Monday, May 27, 2019

Banking - Liquidity Ratio

Liquidity Coverage Ratio (LCR) – LCR became delivered with the objective of selling efficacy of quick time period liquidity risk profile of the banks. This is ensured with the aid of making sufficient investment in brief term unencumbered high fine liquid assets, which may be fast and effortlessly transformed into coins, such that it allows the financial organization to resist sustained financial pressure for 30 days duration. It is assumed, inside 30 days, the management of the bank shall take corrective moves to address the negative situation.

Net Stable Funding Ratio (NSFR) – Long time period balance of financial liquidity chance profile is an essential goal to be done. The Net Stable Funding Ratio incentivizes banks to attain financing through solid sources on an ongoing basis. More particularly, the standard requires that a minimal quantum of solid and hazard much less liabilities are applied to collect long term assets. The goal is to decide reliance on short time period approach of finance, mainly for the duration of favourable market intervals.

Capital Adequacy Ratio (CAR) – The Capital Adequacy Ratio (CAR) is a measure of a financial institution’s available capital expressed as a percent of a bank’s danger-weighted credit exposures. The Capital Adequacy Ratio, also called capital-to-risk weighted belongings ratio (CRAR), is used to defend depositors and promote the steadiness and efficiency of monetary structures around the world.

Two Types Of Capital Are Measured: tier one capital, which can take in losses without a financial institution being required to cease buying and selling, and tier  capital, that may absorb losses inside the event of a winding-up and so provides a lesser diploma of safety to depositors.

Once the asset base is adjusted based totally on credit threat, and reserves in appreciate of operational chance and market chance are computed, a financial institution can conveniently calculate its reserve necessities to satisfy the capital adequacy norms of Basel II. As in the case of Basel I, a bank should keep same quantities of Tier 1 and Tier 2 capital reserves. Further, the reserve requirement persevered at 8 percentage.


SLR – SLR stands for Statutory Liquidity Ratio. This term is utilized by bankers and shows the minimal percent of deposits that the financial institution has to hold in form of gold, coins or other accepted securities. Thus, we are able to say that it's miles ratio of coins and a few other accredited securities to liabilities (deposits) It regulates the credit score increase in India.

CRR – CRR means Cash Reserve Ratio. Banks in India are required to hold a sure share of their deposits in the form of coins. However, virtually Banks don’t preserve these as cash with themselves, but deposit such case with Reserve Bank of India (RBI) / foreign money chests, that is considered as equivalent to keeping cash with RBI. This minimum ratio (this is the part of the overall deposits to be held as coins) is stipulated by the RBI and is called the CRR or Cash Reserve Ratio.

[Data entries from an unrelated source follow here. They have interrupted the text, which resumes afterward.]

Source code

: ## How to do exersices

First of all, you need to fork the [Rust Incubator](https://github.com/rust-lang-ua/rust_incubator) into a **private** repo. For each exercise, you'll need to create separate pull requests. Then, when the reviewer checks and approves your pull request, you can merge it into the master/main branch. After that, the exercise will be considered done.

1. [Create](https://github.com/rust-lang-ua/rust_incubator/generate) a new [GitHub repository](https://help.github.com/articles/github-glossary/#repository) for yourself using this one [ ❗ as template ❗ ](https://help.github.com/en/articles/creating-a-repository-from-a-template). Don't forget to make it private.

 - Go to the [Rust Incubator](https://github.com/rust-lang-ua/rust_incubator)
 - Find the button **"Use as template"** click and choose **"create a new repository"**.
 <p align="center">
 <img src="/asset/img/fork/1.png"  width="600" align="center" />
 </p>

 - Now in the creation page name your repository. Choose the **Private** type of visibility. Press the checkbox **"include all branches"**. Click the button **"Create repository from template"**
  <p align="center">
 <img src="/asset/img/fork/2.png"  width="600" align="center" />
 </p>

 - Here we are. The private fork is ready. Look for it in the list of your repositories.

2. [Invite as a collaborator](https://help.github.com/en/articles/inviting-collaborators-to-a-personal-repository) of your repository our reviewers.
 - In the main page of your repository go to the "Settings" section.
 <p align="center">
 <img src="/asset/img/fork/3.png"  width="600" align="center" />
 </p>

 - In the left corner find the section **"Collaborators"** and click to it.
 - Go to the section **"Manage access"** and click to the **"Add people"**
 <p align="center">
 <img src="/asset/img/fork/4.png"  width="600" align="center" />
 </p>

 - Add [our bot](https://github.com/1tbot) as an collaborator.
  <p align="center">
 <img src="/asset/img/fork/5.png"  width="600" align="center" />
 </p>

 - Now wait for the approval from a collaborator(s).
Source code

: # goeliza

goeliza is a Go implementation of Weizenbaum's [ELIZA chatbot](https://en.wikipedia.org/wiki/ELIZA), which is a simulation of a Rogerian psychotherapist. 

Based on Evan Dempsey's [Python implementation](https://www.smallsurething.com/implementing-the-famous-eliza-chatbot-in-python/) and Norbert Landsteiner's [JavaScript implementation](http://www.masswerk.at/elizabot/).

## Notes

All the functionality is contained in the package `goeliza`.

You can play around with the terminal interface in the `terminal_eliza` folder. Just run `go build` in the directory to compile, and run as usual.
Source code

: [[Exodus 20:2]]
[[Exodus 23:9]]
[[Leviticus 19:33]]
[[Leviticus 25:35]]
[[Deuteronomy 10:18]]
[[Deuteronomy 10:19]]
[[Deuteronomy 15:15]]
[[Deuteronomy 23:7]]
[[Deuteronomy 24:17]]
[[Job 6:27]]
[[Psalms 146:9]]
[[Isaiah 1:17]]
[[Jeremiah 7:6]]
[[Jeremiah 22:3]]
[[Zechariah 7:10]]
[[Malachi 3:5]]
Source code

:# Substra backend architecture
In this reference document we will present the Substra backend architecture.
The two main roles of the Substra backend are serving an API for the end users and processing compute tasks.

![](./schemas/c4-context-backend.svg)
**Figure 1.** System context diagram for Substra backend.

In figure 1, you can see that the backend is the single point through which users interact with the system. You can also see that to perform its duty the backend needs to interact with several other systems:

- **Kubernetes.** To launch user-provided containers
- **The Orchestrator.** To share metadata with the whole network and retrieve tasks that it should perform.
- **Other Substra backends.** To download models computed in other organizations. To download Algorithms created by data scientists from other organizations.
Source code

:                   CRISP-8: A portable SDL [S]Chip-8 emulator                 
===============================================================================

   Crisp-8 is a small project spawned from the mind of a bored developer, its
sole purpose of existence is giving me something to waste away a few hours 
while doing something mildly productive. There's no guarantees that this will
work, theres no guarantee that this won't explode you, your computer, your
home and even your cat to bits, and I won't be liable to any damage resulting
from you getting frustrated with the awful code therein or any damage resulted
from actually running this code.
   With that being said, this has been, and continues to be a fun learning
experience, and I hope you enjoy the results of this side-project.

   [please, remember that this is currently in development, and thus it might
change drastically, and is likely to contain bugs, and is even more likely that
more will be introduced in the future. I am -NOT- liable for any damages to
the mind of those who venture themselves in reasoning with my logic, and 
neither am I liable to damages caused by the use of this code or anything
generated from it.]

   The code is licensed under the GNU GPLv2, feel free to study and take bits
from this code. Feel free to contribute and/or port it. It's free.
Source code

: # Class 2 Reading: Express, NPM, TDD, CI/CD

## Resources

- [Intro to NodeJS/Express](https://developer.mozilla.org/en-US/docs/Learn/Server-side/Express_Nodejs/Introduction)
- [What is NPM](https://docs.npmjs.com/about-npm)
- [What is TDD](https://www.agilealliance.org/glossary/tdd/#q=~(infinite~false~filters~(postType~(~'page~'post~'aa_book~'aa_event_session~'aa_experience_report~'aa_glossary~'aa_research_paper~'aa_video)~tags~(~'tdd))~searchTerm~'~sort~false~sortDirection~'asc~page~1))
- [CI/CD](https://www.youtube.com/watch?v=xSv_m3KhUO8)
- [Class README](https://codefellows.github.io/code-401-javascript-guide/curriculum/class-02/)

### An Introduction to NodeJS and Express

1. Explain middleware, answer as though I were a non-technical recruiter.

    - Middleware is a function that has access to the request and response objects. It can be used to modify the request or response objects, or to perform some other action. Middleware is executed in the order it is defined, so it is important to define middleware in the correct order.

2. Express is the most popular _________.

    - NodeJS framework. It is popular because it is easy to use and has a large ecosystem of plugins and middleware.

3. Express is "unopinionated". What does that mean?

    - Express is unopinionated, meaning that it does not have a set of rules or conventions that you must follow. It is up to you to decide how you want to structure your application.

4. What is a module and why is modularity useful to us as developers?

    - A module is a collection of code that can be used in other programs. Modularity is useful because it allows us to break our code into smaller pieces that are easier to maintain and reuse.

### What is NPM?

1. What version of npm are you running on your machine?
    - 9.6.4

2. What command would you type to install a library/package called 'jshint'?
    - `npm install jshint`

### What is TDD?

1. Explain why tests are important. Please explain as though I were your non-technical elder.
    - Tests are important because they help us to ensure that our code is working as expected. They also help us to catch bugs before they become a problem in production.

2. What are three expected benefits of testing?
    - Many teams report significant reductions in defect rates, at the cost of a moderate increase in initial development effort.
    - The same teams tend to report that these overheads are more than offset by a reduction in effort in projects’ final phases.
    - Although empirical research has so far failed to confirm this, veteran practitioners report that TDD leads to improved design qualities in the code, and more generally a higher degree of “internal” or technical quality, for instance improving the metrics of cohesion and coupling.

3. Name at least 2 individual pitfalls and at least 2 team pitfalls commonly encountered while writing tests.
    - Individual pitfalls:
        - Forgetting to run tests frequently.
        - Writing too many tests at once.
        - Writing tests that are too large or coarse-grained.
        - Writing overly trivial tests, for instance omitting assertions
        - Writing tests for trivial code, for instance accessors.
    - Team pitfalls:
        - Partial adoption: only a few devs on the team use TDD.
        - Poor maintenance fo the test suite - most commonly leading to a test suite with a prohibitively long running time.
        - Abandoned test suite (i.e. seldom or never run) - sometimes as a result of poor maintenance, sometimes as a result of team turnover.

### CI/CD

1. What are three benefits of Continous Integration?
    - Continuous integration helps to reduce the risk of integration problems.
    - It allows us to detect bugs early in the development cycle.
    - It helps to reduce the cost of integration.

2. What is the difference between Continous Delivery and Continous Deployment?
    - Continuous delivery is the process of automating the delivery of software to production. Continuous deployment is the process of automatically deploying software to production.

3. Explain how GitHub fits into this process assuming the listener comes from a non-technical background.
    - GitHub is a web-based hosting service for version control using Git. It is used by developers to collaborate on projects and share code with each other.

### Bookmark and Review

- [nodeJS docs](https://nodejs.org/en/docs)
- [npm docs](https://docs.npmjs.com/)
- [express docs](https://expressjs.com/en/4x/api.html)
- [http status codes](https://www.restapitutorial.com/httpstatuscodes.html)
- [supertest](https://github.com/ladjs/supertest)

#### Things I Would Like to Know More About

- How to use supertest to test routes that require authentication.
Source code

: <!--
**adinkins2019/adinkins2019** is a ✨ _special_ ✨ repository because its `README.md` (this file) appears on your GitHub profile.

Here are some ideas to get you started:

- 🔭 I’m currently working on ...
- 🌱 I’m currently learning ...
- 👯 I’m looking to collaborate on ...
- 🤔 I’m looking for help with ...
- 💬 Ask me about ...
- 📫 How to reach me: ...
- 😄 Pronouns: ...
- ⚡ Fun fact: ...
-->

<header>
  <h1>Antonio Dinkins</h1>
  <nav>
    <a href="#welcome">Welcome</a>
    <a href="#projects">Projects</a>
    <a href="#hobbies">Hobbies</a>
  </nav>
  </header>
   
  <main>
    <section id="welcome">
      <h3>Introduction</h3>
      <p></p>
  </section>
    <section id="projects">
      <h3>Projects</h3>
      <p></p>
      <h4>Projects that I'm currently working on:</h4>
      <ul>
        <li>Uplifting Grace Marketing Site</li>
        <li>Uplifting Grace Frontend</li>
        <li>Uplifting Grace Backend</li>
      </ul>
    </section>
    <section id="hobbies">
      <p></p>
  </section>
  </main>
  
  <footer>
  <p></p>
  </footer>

Repo Rate – Repo (Repurchase) price is the charge at which the RBI lends brief-time period cash to the banks in opposition to securities. When the repo fee will increase borrowing from RBI will become extra luxurious. Therefore, we will say that in case, RBI desires to make it extra pricey for the banks to borrow money, it will increase the repo charge in addition, if it desires to make it less expensive for banks to borrow money, it reduces the repo rate.

Reverse Repo Rate – Reverse Repo fee is the fee at which banks park their short-term extra liquidity with the RBI. The banks use this device once they feel that they may be caught with extra budget and aren't capable of make investments anywhere for affordable returns. An increase inside the reverse repo fee way that the RBI is prepared to borrow cash from the banks at a higher charge of hobby. As a result, banks might favor to hold an increasing number of surplus budget with RBI.